Under this proposal, the family of six would still end up with the same disposable income as the single person but get far less than the Government has promised them in the Budget.
Worse still, we would join the race to a Third World-status economy, with private health insurance, private education for the rich, and ever-deteriorating social and economic infrastructure for the poor.
Mr Logan claims that "just as a Christmas pet is forever, so are the expectations of people once they have been handed a new social entitlement". Replace "social entitlement" with "tax cut" and the same point applies.
Again he worries: "If there should be a downturn in the economy, what happens then?" Well, instead of the economy crashing into a 1991 recession, we now have some hope of providing a cushion by holding up family income and preventing relentless poverty.
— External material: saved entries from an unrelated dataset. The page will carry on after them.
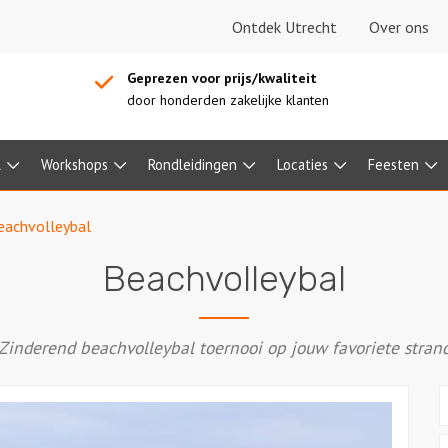
Ontdek Utrecht
Over ons
Geprezen voor prijs/kwaliteit
door honderden zakelijke klanten
l
Workshops
Rondleidingen
Locaties
Feesten
eachvolleybal
Beachvolleybal
Zinderend beachvolleybal toernooi op jouw favoriete stran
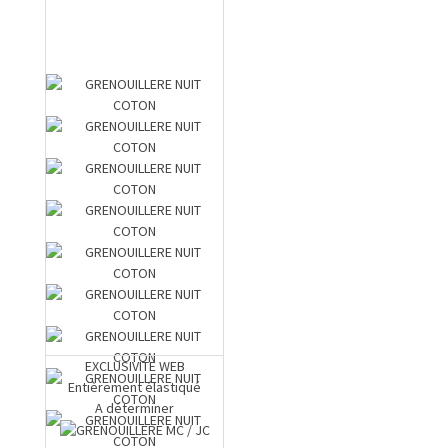
EXCLUSIVITE WEB
Entièrement élastiqué
A déterminer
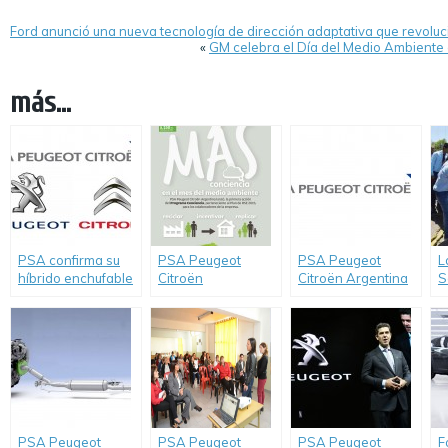
Ford anunció una nueva tecnología de dirección adaptativa que revoluc
«
GM celebra el Día del Medio Ambiente
más...
PSA confirma su
PSA Peugeot
PSA Peugeot
L
híbrido enchufable
Citroën
Citroën Argentina
S
comprometido con
celebra el mes de
r
el medio ambiente
la Movilidad
d
Sustentable
d
P
A
i
t
p
PSA Peugeot
PSA Peugeot
PSA Peugeot
F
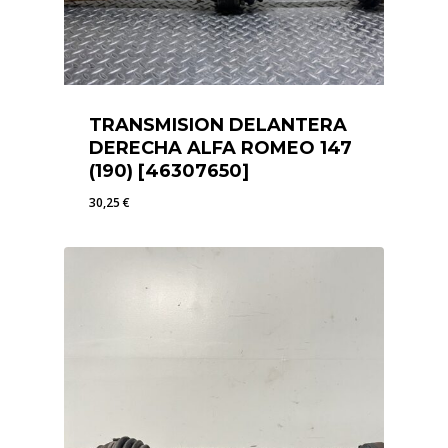
TRANSMISION DELANTERA
DERECHA ALFA ROMEO 147
(190) [46307650]
30,25
€
30,25
€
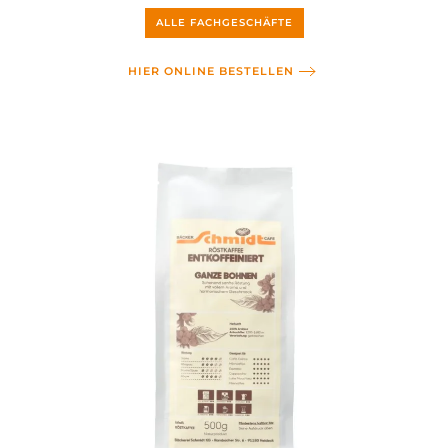
ALLE FACHGESCHÄFTE
HIER ONLINE BESTELLEN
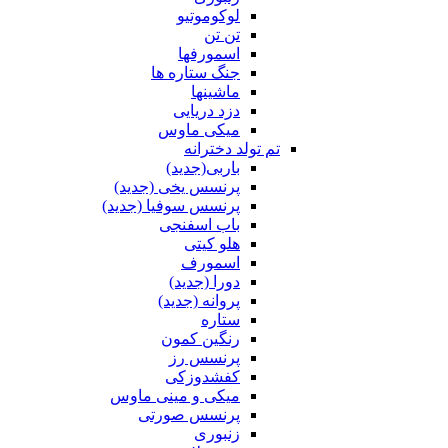
لوکوموتیو
تن تن
اسمورفها
جنگ ستاره ها
ماشینها
دزد دریایی
میکی ماوس
تم تولد دخترانه
باربی(جدید)
پرنسس یخی (جدید)
پرنسس سوفیا (جدید)
باب اسفنجی
هلو کیتی
اسمورف
دورا (جدید)
پروانه (جدید)
ستاره
رنگین کمون
پرنسس رز
کفشدوزکی
میکی و مینی ماوس
پرنسس صورتی
زنبوری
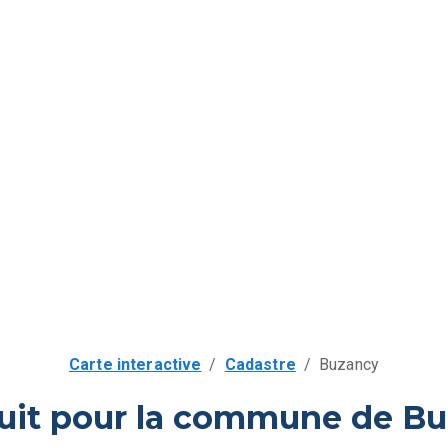
Carte interactive
/
Cadastre
/
Buzancy
tuit pour la commune de Bu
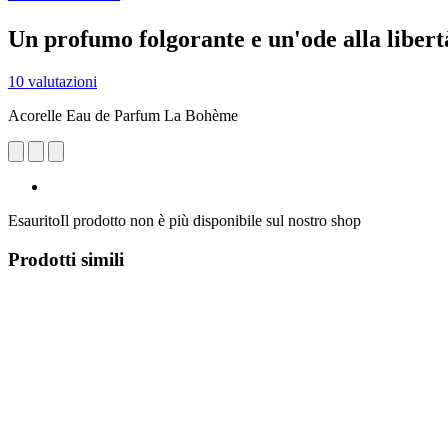
Un profumo folgorante e un'ode alla libert
10 valutazioni
Acorelle Eau de Parfum La Bohème
Esaurito
Il prodotto non è più disponibile sul nostro shop
Prodotti simili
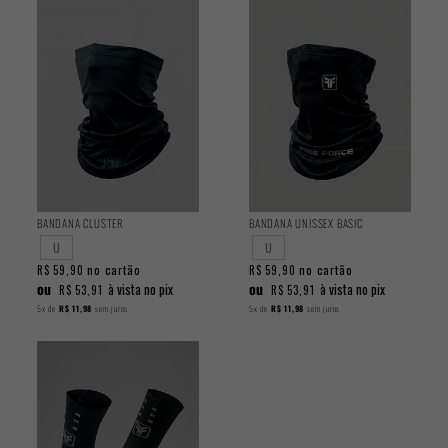
BANDANA CLUSTER
BANDANA UNISSEX BASIC
U
U
no cartão
no cartão
R$ 59,90
R$ 59,90
ou
ou
à vista no pix
à vista no pix
R$ 53,91
R$ 53,91
5x
de
R$ 11,98
sem juros
5x
de
R$ 11,98
sem juros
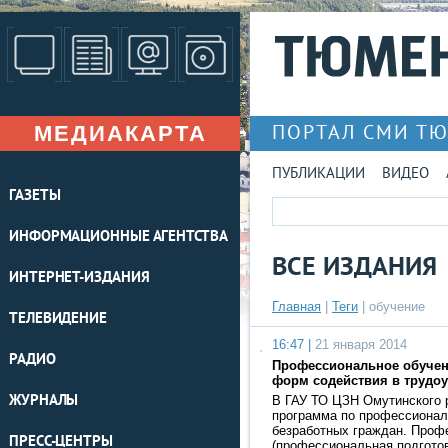
МЕДИАКАРТА
ПОРТАЛ СМИ Т
ПУБЛИКАЦИИ
ВИДЕО
ГАЗЕТЫ
ИНФОРМАЦИОННЫЕ АГЕНТСТВА
ВСЕ ИЗДАНИЯ
ИНТЕРНЕТ-ИЗДАНИЯ
Главная
|
Теги
| обучение
ТЕЛЕВИДЕНИЕ
16:47 |
21 января 2014
РАДИО
Профессиональное обучени
форм содействия в трудоу
ЖУРНАЛЫ
В ГАУ ТО ЦЗН Омутинского 
программа по профессиона
безработных граждан. Проф
ПРЕСС-ЦЕНТРЫ
(профессиональная подгото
He thinks the National Government was unfairly hated in 1991 for its benefit cuts. Let's hope we have learned from Ruth Richardson's disastrous mistakes in using the poor to balance the Budget. Can we forgive the dramatic rise of the foodbank industry, a shameful rise in Third World diseases in our hospitals, and lost life chances for nearly a third of New Zealand children?
Mr Logan points to that tired old canard of the right, that the size of the state at 40 per cent of the economy has undermined economic performance.
This measure is misleading. For instance, tax credits and tax cuts both reduce tax paid, but only the first makes the state look bigger.
For a small economy and dispersed population, the Government does remarkably well, and we can hold our own in international comparisons on tax and spending.
* Dr Susan St John is a senior lecturer in economics at Auckland University, and an executive member of the Child Poverty Action Group. She is responding to Bruce Logan's view that the Budget failed to move New Zealand from a dependency mindset towards a low-taxation, high-productivity culture.